Section "InputClass"
        Identifier    "RotateTouch"
        MatchProduct    "w9013"
        Option    "TransformationMatrix" "-1 0 1 0 -1 1 0 0 1"
EndSection

Control-D again for the prompt on a blank line.

And to enable the greeter to switch to the onscreen keyboard (note TWO chevrons!):

echo "keyboard=onboard" >> /etc/lightdm/lightdm-gtk-greeter.conf

Now's also as good a time as any to create a normal user (you don't have to call it fred!) and enable them to sudo:

adduser fred

Put in the password twice, enter for the other details then when the prompt returns:

apt install -y sudo
addgroup fred sudo

Now, I'm not usually a fan of saying this, but the easiest thing to do here is reboot, as dbus, lightdm and all sorts of other things need to talk to each other and it would be fiddly to get them to do so. So issue reboot, Spam your Interrupt and use the last u-boot commands from the previous article. You should be greeted by the lightdm greeter.

To bring up the onscreen keyboard so you can log in, you can press F3 on the keyboard. I kid you not, that's the default. You can also enable it by clicking the “person in a bubble” icon in the top right though.

There you have it, a “minimal” XFCE desktop with working touch and pen.

I want to give a shout out here to everyone who has been involved with getting Linux on the pinenote up to this stage.

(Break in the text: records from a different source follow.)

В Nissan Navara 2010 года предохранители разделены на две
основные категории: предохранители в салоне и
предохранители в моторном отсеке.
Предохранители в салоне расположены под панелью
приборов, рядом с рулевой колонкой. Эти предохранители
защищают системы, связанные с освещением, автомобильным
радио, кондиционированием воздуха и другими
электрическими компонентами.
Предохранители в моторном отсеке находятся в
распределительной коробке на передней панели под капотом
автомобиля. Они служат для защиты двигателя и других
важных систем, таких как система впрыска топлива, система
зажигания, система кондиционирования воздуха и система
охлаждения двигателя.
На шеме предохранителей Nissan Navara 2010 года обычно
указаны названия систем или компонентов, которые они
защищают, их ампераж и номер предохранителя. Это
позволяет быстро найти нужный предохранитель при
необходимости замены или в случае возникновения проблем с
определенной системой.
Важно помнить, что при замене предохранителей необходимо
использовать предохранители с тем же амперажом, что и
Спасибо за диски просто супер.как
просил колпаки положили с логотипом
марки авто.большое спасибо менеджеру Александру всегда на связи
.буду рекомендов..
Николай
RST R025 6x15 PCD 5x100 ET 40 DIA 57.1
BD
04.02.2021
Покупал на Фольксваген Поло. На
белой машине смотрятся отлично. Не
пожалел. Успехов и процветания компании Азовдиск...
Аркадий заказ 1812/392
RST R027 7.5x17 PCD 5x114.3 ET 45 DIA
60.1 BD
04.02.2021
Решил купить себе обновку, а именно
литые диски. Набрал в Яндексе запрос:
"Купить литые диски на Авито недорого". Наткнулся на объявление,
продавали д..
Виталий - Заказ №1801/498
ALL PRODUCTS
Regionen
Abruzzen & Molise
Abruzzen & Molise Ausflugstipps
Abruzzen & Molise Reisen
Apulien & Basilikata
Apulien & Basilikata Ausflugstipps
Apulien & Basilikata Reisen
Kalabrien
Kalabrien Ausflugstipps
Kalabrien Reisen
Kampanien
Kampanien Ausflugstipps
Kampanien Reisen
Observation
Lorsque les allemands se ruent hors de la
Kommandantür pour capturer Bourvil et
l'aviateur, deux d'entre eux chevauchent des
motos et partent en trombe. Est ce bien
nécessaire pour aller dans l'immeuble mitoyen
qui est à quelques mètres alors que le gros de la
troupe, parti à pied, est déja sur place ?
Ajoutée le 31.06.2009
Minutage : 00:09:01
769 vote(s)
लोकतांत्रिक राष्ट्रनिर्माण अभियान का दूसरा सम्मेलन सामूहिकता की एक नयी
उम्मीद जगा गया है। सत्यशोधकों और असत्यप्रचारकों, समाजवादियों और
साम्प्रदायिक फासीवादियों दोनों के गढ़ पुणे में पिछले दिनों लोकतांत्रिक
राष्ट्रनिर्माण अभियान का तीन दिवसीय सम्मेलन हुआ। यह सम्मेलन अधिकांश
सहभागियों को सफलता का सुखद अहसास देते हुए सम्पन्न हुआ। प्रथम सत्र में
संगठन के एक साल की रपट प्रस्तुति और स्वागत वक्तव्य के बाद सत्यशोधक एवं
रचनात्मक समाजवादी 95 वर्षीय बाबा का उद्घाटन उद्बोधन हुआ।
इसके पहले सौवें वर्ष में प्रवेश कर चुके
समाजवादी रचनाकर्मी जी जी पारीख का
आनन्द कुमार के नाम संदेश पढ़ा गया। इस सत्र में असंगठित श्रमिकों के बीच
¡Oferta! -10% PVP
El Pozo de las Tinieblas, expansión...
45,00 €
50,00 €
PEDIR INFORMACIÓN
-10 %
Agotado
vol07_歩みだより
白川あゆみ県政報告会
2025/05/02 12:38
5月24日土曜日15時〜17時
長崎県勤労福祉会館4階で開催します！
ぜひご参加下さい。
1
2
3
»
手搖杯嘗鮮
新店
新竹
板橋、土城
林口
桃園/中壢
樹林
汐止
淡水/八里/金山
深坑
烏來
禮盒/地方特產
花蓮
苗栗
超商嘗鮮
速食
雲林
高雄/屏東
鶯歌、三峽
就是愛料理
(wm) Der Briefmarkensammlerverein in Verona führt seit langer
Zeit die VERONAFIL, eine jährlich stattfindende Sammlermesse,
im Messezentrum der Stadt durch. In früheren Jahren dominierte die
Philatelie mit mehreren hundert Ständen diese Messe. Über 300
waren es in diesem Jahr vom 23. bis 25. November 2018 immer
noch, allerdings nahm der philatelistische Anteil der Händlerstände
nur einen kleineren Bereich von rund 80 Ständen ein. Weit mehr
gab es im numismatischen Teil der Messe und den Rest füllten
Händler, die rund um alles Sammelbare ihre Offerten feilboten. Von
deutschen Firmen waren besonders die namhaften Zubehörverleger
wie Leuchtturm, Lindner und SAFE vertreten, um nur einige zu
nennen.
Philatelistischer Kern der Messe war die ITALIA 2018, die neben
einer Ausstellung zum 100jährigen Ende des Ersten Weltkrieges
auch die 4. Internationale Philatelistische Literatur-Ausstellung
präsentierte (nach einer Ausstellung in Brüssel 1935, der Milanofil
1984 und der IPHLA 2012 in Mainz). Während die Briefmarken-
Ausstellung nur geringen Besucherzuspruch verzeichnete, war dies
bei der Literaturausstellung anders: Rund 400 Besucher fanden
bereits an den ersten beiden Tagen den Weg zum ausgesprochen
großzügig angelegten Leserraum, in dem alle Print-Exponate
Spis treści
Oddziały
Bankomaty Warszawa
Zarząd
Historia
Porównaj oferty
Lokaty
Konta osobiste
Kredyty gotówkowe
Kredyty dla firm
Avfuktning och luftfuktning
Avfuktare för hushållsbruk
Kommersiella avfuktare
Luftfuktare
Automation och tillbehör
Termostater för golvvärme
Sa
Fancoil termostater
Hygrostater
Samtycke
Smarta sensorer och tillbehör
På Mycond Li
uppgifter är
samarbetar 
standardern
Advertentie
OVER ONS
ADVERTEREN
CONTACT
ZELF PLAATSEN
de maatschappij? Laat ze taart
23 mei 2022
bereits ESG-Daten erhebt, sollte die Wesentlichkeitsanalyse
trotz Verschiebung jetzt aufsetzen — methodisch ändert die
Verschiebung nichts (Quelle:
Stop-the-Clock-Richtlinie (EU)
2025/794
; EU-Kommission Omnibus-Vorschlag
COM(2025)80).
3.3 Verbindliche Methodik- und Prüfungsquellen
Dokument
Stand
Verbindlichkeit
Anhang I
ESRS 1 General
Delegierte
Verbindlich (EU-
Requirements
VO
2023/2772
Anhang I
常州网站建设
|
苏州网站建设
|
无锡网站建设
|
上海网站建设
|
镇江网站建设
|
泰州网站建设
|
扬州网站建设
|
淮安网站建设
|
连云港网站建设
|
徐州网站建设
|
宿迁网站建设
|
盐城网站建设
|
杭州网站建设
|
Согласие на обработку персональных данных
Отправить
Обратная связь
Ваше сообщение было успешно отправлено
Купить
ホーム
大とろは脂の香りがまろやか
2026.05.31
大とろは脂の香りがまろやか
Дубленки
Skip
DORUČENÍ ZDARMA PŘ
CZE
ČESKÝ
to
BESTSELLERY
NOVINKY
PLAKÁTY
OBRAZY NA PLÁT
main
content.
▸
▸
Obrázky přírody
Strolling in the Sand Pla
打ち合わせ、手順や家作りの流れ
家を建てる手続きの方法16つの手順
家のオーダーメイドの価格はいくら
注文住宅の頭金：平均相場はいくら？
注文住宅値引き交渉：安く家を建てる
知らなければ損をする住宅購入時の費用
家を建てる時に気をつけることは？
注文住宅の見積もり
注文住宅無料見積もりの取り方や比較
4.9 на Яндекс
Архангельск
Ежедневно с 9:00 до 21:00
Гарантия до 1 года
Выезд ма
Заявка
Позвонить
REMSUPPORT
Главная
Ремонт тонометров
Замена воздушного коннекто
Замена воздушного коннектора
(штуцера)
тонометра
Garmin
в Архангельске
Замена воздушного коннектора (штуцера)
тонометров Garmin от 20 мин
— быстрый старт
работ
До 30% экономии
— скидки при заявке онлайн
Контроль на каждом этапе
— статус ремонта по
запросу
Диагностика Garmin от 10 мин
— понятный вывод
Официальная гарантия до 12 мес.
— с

MASSIVE props to smauel who has been doing the kernel work that gets the panel and sound working! Thanks to everyone in the pine64 irc/discord/matrix pinenote channel for support too. Without them, I'd probably still be fighting stuff. Special thanks to irrenhaus, vveapon and pgwipeout there for their patience with me. Also a quick thanks to DorianRudolph who's docs form some very important basis for my own. And of course, pine64 themselves, this is such a cool device!